EXERCISE INSTRUCTIONS:
Restate every record word for word, without the pictures.

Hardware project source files
◇ ◇ ◇ ◇ ◇ ◇ ◇

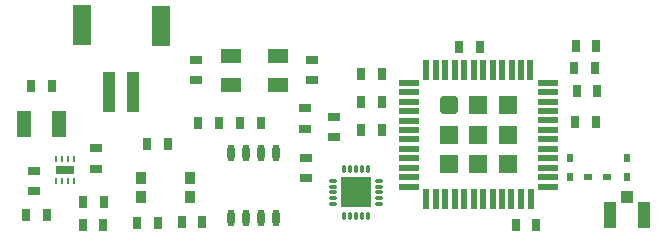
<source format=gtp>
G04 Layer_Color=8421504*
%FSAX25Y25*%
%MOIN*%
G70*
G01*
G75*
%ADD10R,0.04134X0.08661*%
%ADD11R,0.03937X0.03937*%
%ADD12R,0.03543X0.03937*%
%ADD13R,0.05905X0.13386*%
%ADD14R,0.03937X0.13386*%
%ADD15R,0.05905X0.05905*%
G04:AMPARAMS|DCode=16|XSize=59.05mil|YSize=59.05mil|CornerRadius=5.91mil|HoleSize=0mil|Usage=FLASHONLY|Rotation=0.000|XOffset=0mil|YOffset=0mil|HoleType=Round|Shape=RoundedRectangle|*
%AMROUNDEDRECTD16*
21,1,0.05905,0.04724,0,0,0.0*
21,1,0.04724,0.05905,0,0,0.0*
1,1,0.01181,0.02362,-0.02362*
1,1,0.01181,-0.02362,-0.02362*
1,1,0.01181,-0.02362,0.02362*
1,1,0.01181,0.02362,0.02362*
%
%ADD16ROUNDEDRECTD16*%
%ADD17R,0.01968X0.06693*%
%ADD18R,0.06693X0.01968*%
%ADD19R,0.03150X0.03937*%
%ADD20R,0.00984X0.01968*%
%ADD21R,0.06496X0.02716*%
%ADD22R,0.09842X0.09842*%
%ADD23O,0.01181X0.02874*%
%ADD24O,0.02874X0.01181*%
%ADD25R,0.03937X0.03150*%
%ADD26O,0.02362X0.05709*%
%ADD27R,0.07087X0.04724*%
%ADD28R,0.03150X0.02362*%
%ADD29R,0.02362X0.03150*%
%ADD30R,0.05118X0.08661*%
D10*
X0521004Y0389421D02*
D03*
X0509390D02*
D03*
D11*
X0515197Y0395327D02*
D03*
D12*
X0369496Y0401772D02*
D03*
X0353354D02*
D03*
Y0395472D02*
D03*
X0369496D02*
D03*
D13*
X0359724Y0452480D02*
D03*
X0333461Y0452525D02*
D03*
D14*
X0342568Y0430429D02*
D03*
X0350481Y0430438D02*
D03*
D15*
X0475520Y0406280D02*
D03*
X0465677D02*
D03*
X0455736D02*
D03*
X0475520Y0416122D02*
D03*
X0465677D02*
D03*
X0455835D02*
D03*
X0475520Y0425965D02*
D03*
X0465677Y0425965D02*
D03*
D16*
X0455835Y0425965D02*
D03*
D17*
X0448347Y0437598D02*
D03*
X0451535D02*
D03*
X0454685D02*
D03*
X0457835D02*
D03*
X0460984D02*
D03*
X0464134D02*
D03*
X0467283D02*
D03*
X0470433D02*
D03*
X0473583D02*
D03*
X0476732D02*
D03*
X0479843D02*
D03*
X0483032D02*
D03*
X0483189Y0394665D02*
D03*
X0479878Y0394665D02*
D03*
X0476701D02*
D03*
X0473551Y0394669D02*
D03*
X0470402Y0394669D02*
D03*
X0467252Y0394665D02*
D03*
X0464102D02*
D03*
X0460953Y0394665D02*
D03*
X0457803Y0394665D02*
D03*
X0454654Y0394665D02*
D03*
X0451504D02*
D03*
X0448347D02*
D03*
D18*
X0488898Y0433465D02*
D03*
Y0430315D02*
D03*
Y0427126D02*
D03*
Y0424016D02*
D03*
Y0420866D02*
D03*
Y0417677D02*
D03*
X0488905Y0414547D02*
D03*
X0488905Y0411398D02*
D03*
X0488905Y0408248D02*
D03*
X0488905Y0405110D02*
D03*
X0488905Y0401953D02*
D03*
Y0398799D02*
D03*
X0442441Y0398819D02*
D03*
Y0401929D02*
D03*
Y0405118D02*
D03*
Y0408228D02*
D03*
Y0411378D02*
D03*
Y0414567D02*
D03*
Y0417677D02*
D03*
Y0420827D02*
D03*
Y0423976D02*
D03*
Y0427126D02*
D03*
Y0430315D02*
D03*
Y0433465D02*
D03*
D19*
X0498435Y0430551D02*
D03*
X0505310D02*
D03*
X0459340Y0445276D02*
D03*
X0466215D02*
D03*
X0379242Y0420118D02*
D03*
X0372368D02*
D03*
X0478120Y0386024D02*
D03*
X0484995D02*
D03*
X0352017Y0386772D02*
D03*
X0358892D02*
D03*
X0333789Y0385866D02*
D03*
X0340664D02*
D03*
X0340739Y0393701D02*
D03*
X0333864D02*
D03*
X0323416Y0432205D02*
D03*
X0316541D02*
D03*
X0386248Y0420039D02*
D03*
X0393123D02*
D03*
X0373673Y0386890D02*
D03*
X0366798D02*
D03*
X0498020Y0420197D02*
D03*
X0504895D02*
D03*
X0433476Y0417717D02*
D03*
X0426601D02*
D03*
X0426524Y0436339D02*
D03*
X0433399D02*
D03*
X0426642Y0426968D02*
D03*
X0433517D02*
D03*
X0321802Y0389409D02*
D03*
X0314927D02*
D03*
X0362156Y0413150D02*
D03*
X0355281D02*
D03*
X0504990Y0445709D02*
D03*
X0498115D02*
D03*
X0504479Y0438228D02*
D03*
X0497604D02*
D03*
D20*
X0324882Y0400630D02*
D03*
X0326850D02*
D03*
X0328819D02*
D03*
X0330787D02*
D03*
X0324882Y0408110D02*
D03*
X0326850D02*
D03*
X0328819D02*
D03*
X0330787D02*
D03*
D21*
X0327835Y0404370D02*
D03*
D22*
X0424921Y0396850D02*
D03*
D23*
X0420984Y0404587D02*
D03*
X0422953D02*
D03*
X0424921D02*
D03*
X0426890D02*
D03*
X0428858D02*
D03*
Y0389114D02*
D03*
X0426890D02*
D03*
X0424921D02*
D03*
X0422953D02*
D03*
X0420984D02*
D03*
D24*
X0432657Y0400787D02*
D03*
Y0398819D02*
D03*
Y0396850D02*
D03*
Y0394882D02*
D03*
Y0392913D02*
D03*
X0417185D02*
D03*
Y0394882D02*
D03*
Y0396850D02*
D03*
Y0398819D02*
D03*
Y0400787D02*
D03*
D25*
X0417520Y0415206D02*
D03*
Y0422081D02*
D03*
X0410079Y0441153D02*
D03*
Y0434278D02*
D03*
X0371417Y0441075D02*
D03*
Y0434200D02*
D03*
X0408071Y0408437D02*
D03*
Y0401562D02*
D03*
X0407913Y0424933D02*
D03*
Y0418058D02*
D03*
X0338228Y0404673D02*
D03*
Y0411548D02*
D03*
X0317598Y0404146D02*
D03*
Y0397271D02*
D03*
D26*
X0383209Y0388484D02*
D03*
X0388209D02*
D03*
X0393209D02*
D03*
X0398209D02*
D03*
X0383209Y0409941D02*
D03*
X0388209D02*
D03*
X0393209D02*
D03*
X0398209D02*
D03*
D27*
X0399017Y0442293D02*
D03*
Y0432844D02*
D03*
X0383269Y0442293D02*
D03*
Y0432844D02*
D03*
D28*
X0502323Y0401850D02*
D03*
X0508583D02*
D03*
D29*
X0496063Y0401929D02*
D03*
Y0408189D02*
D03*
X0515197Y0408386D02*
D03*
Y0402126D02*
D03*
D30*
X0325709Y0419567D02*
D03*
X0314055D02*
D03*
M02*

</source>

◇ ◇ ◇ ◇ ◇ ◇ ◇

WRITTEN SOLUTION:
<source format=gtp>
G04 Layer_Color=8421504*
%FSAX25Y25*%
%MOIN*%
G70*
G01*
G75*
%ADD10R,0.04134X0.08661*%
%ADD11R,0.03937X0.03937*%
%ADD12R,0.03543X0.03937*%
%ADD13R,0.05905X0.13386*%
%ADD14R,0.03937X0.13386*%
%ADD15R,0.05905X0.05905*%
G04:AMPARAMS|DCode=16|XSize=59.05mil|YSize=59.05mil|CornerRadius=5.91mil|HoleSize=0mil|Usage=FLASHONLY|Rotation=0.000|XOffset=0mil|YOffset=0mil|HoleType=Round|Shape=RoundedRectangle|*
%AMROUNDEDRECTD16*
21,1,0.05905,0.04724,0,0,0.0*
21,1,0.04724,0.05905,0,0,0.0*
1,1,0.01181,0.02362,-0.02362*
1,1,0.01181,-0.02362,-0.02362*
1,1,0.01181,-0.02362,0.02362*
1,1,0.01181,0.02362,0.02362*
%
%ADD16ROUNDEDRECTD16*%
%ADD17R,0.01968X0.06693*%
%ADD18R,0.06693X0.01968*%
%ADD19R,0.03150X0.03937*%
%ADD20R,0.00984X0.01968*%
%ADD21R,0.06496X0.02716*%
%ADD22R,0.09842X0.09842*%
%ADD23O,0.01181X0.02874*%
%ADD24O,0.02874X0.01181*%
%ADD25R,0.03937X0.03150*%
%ADD26O,0.02362X0.05709*%
%ADD27R,0.07087X0.04724*%
%ADD28R,0.03150X0.02362*%
%ADD29R,0.02362X0.03150*%
%ADD30R,0.05118X0.08661*%
D10*
X0521004Y0389421D02*
D03*
X0509390D02*
D03*
D11*
X0515197Y0395327D02*
D03*
D12*
X0369496Y0401772D02*
D03*
X0353354D02*
D03*
Y0395472D02*
D03*
X0369496D02*
D03*
D13*
X0359724Y0452480D02*
D03*
X0333461Y0452525D02*
D03*
D14*
X0342568Y0430429D02*
D03*
X0350481Y0430438D02*
D03*
D15*
X0475520Y0406280D02*
D03*
X0465677D02*
D03*
X0455736D02*
D03*
X0475520Y0416122D02*
D03*
X0465677D02*
D03*
X0455835D02*
D03*
X0475520Y0425965D02*
D03*
X0465677Y0425965D02*
D03*
D16*
X0455835Y0425965D02*
D03*
D17*
X0448347Y0437598D02*
D03*
X0451535D02*
D03*
X0454685D02*
D03*
X0457835D02*
D03*
X0460984D02*
D03*
X0464134D02*
D03*
X0467283D02*
D03*
X0470433D02*
D03*
X0473583D02*
D03*
X0476732D02*
D03*
X0479843D02*
D03*
X0483032D02*
D03*
X0483189Y0394665D02*
D03*
X0479878Y0394665D02*
D03*
X0476701D02*
D03*
X0473551Y0394669D02*
D03*
X0470402Y0394669D02*
D03*
X0467252Y0394665D02*
D03*
X0464102D02*
D03*
X0460953Y0394665D02*
D03*
X0457803Y0394665D02*
D03*
X0454654Y0394665D02*
D03*
X0451504D02*
D03*
X0448347D02*
D03*
D18*
X0488898Y0433465D02*
D03*
Y0430315D02*
D03*
Y0427126D02*
D03*
Y0424016D02*
D03*
Y0420866D02*
D03*
Y0417677D02*
D03*
X0488905Y0414547D02*
D03*
X0488905Y0411398D02*
D03*
X0488905Y0408248D02*
D03*
X0488905Y0405110D02*
D03*
X0488905Y0401953D02*
D03*
Y0398799D02*
D03*
X0442441Y0398819D02*
D03*
Y0401929D02*
D03*
Y0405118D02*
D03*
Y0408228D02*
D03*
Y0411378D02*
D03*
Y0414567D02*
D03*
Y0417677D02*
D03*
Y0420827D02*
D03*
Y0423976D02*
D03*
Y0427126D02*
D03*
Y0430315D02*
D03*
Y0433465D02*
D03*
D19*
X0498435Y0430551D02*
D03*
X0505310D02*
D03*
X0459340Y0445276D02*
D03*
X0466215D02*
D03*
X0379242Y0420118D02*
D03*
X0372368D02*
D03*
X0478120Y0386024D02*
D03*
X0484995D02*
D03*
X0352017Y0386772D02*
D03*
X0358892D02*
D03*
X0333789Y0385866D02*
D03*
X0340664D02*
D03*
X0340739Y0393701D02*
D03*
X0333864D02*
D03*
X0323416Y0432205D02*
D03*
X0316541D02*
D03*
X0386248Y0420039D02*
D03*
X0393123D02*
D03*
X0373673Y0386890D02*
D03*
X0366798D02*
D03*
X0498020Y0420197D02*
D03*
X0504895D02*
D03*
X0433476Y0417717D02*
D03*
X0426601D02*
D03*
X0426524Y0436339D02*
D03*
X0433399D02*
D03*
X0426642Y0426968D02*
D03*
X0433517D02*
D03*
X0321802Y0389409D02*
D03*
X0314927D02*
D03*
X0362156Y0413150D02*
D03*
X0355281D02*
D03*
X0504990Y0445709D02*
D03*
X0498115D02*
D03*
X0504479Y0438228D02*
D03*
X0497604D02*
D03*
D20*
X0324882Y0400630D02*
D03*
X0326850D02*
D03*
X0328819D02*
D03*
X0330787D02*
D03*
X0324882Y0408110D02*
D03*
X0326850D02*
D03*
X0328819D02*
D03*
X0330787D02*
D03*
D21*
X0327835Y0404370D02*
D03*
D22*
X0424921Y0396850D02*
D03*
D23*
X0420984Y0404587D02*
D03*
X0422953D02*
D03*
X0424921D02*
D03*
X0426890D02*
D03*
X0428858D02*
D03*
Y0389114D02*
D03*
X0426890D02*
D03*
X0424921D02*
D03*
X0422953D02*
D03*
X0420984D02*
D03*
D24*
X0432657Y0400787D02*
D03*
Y0398819D02*
D03*
Y0396850D02*
D03*
Y0394882D02*
D03*
Y0392913D02*
D03*
X0417185D02*
D03*
Y0394882D02*
D03*
Y0396850D02*
D03*
Y0398819D02*
D03*
Y0400787D02*
D03*
D25*
X0417520Y0415206D02*
D03*
Y0422081D02*
D03*
X0410079Y0441153D02*
D03*
Y0434278D02*
D03*
X0371417Y0441075D02*
D03*
Y0434200D02*
D03*
X0408071Y0408437D02*
D03*
Y0401562D02*
D03*
X0407913Y0424933D02*
D03*
Y0418058D02*
D03*
X0338228Y0404673D02*
D03*
Y0411548D02*
D03*
X0317598Y0404146D02*
D03*
Y0397271D02*
D03*
D26*
X0383209Y0388484D02*
D03*
X0388209D02*
D03*
X0393209D02*
D03*
X0398209D02*
D03*
X0383209Y0409941D02*
D03*
X0388209D02*
D03*
X0393209D02*
D03*
X0398209D02*
D03*
D27*
X0399017Y0442293D02*
D03*
Y0432844D02*
D03*
X0383269Y0442293D02*
D03*
Y0432844D02*
D03*
D28*
X0502323Y0401850D02*
D03*
X0508583D02*
D03*
D29*
X0496063Y0401929D02*
D03*
Y0408189D02*
D03*
X0515197Y0408386D02*
D03*
Y0402126D02*
D03*
D30*
X0325709Y0419567D02*
D03*
X0314055D02*
D03*
M02*

</source>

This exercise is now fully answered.